━━ Record excerpts ━━
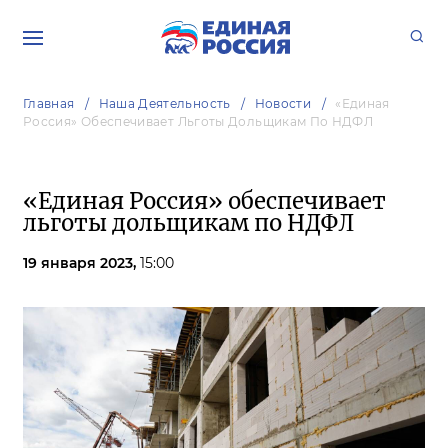
Главная
Наша Деятельность
Новости
«Единая
Россия» Обеспечивает Льготы Дольщикам По НДФЛ
«Единая Россия» обеспечивает
льготы дольщикам по НДФЛ
19 января 2023,
15:00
━━━
**Problem to solve:** With the line containing "Наша Деятельность" as the start and the last line of the listing as the end, restate that stretch word for word and nothing else.

**Final answer:**
Наша Деятельность
Новости
«Единая
Россия» Обеспечивает Льготы Дольщикам По НДФЛ
«Единая Россия» обеспечивает
льготы дольщикам по НДФЛ
19 января 2023,
15:00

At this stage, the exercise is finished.